== TEXT UNDER STUDY ==
Edit: This guy here, got the same problem
http://stackoverflow.com/questions/...round-linked-images-in-sliced-html-page-in-ie


----------



## FordGT90Concept (Jun 25, 2012)

Might be a bug in IE.


----------



## Aquinus (Jun 25, 2012)

Tables have some strange behavior when re-sizing in any browser. Is there any reason why you're not using DIVs? You really should save tables for tabular data.

How about applying the zero borders/margin/padding on the image element itself?


----------



## GSquadron (Jun 25, 2012)

It was imported from photoshop to html than opened in dreamweaver


----------



## digibucc (Jun 25, 2012)

yeah there's your issue - a direct export from photoshop, etc to html is never really very good. unfortunately without knowing html it'd be quite a hassle for you to fix.
a table is not meant for layout, it's meant for tabular data. if you need to display information in a tabular format use a table - if you need to lay out your page a specific way use divs.

long story short you have to build the page from scratch in dreamweaver, and then place the images where they belong inside of divs, etc instead of a table. sorry


----------



## GSquadron (Jun 25, 2012)

Yeah, i thought about that. It had no meaning though to add images in a table.
Making the page from scratch is not bad as i learn more.
Thanks!


----------

== DATA FOR THE TASK ==

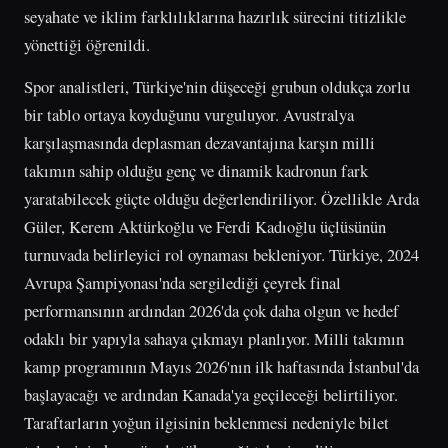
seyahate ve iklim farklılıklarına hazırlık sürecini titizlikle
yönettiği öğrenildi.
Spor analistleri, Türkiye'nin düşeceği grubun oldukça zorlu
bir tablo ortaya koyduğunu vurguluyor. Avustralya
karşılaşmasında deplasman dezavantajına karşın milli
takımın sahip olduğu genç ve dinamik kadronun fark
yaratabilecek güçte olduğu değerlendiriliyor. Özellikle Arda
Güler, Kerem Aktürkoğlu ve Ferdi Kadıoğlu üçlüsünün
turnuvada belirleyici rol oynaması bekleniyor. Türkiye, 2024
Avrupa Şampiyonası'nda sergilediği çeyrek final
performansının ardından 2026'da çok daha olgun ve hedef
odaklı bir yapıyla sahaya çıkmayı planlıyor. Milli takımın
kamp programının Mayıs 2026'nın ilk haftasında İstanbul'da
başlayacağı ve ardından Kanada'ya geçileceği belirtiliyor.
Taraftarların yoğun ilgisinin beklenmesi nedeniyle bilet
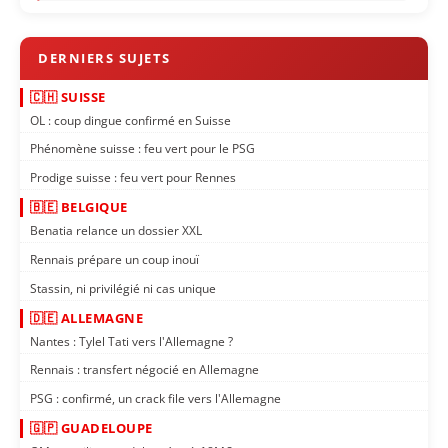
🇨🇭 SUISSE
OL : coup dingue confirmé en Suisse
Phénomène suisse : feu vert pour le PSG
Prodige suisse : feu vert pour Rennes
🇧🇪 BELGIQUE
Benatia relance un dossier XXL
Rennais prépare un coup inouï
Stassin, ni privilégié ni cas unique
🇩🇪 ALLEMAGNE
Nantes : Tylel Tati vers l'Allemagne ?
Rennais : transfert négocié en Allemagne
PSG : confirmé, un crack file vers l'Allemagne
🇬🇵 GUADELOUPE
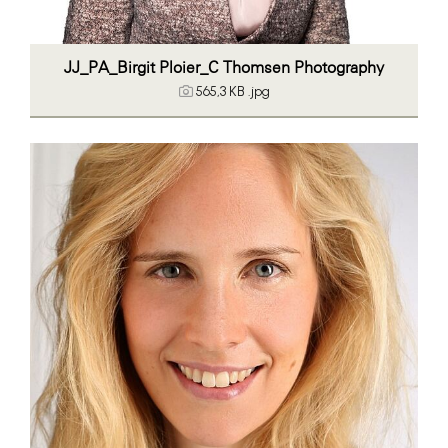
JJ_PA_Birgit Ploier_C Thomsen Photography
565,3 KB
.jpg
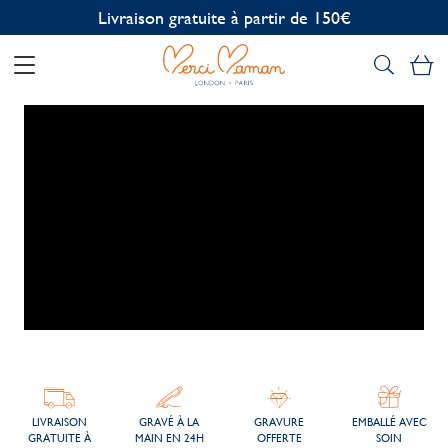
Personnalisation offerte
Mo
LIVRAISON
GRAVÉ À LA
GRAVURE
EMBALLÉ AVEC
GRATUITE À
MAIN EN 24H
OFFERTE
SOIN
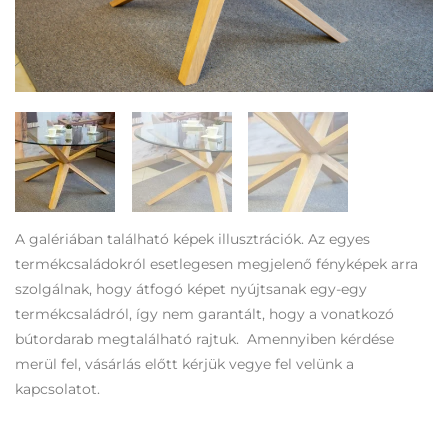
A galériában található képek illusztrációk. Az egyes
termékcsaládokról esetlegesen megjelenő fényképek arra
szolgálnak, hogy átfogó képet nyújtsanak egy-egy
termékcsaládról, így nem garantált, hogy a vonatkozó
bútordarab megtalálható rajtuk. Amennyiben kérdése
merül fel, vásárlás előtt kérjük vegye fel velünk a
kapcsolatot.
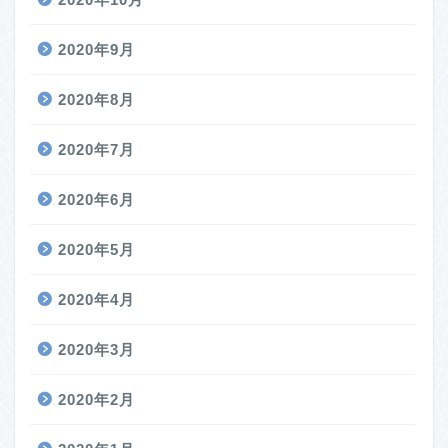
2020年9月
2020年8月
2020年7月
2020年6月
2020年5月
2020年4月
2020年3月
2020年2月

== REQUIRED ACTION 1 ==
Answer these questions about the forum thread:
(a) Which user suggested that the problem might be a bug in IE?
(b) According to Aquinus, what should tables be saved for?
(c) After the page was imported from Photoshop to HTML, what program was it opened in?
== REQUIRED ACTION 2 ==
Extract every line of the entries that contains the string "takımın", treating case as significant.
The forum thread and the entries have no connection to each other.

== FINAL ANSWER 1 ==
(a) FordGT90Concept
(b) Tabular data
(c) Dreamweaver

== FINAL ANSWER 2 ==
takımın sahip olduğu genç ve dinamik kadronun fark
odaklı bir yapıyla sahaya çıkmayı planlıyor. Milli takımın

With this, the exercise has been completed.